Colletotrichum, the genus of FLF67-a (Colletotrichum acutatum) and FLF67-l (Colletotrichum gloeosporioides), was first reported to promote the formation of CaCO3 crystals in the present study. Vaterite was the mineral produced by Colletotrichum in the study. For crystallization and transformation of calcium carbonates, vaterite is the metastable polymorph which is formed by amorphous calcium carbonate and finally transforms to calcite [30]. Most previous studies reported that calcite was the production of fungal biomineralization [8, 15]. However, vaterite rather than calcite was the final crystal in the present study, which indicated that Colletotrichum is related to the crystallization and transformation of calcium carbonates. It is reported that biological metabolites, such as amino acid, protein, and sugar, can act as additives to control the shape and crystal polymorphology of calcium carbonate [17]. Rautaray et al. found that the protein produced by microorganisms defined the morphology of the CaCO3 crystals formed, and when these proteins were removed, the crystal was just beginning to transform into a stable form [8]. Similarly, part of the synthesized CaCO3 by CaCl2 and Na2CO3 with the supernatant of Colletotrichum medium kept the metastable type in the present study (Fig. 5b). Microbially induced calcium carbonate precipitation is a process where an organism creates a local microenvironment. In the environment, the metabolisms rather than the composition of the medium occupy a higher concentration, so we believe that the stability of vaterite relates to the fungi. It suggested that the metabolites of Colletotrichum may act as additives to inhibit the transformation of vaterite into calcite. Mg2+ is believed to influence the crystallization of calcium carbonate. It is reported that Mg2+ could promote the transformation of calcium carbonate from vaterite to calcite [31, 32]. Our results showed that calcite was the only product when Mg2+ was added into the medium of Colletotrichum. This suggested that the effect of Mg2+ for the crystallization and transformation of calcium carbonate is greater than the metabolites of Colletotrichum. MgO is one of the components of the Feilaifeng limestone [33], which may provide Mg2+ to inhibit the stability of vaterite and calcite becomes the final product after biodeterioration. The finding of Colletotrichum suggested that fungi may play a direct role in the formation of patina on the Feilaifeng limestone.
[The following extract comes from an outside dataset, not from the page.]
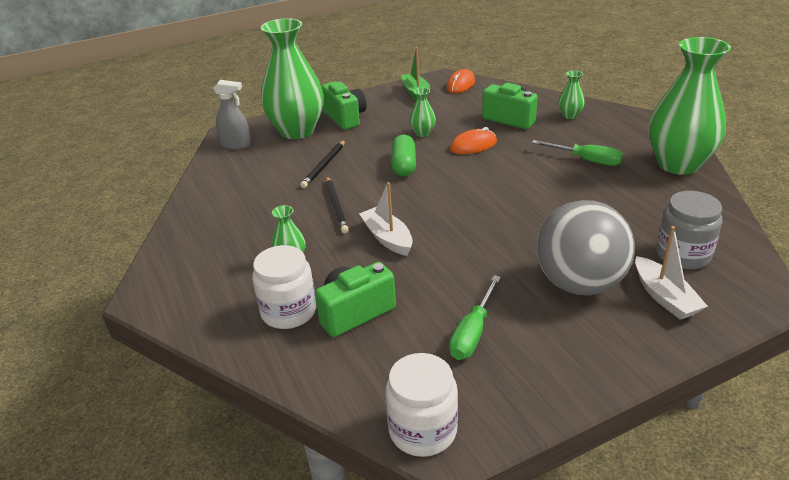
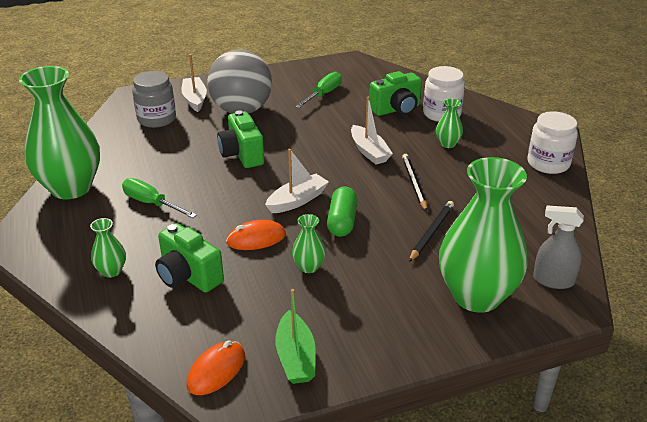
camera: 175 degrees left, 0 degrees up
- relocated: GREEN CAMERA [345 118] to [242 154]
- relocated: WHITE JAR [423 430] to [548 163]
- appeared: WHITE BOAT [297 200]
In conclusion, we clarified the patina distributed on the surface of the Feilaifeng limestone as calcium carbonate. Colletotrichum was first reported in the precipitation of calcium carbonate, which would expand the type of carbonate precipitation fungi. There were two pathways for fungi in the formation of patina on the Feilaifeng limestone. One was the oxalate-calcite cycle with the participation of oxalate-secreting fungi and oxalotrophic bacteria. The other was a direct synthesis of calcium carbonate by Colletotrichum. In addition, the results implicate the patina as a new marker to indicate the damage of stone by fungi for the protection of Feilaifeng cultural heritage statues. In order to remove the patina and prevent the fungi invasion, the mechanism of the precipitation of CaCO3 as well as germicide and materials that will prevent the subsequent growth of microorganisms needs to be elucidated.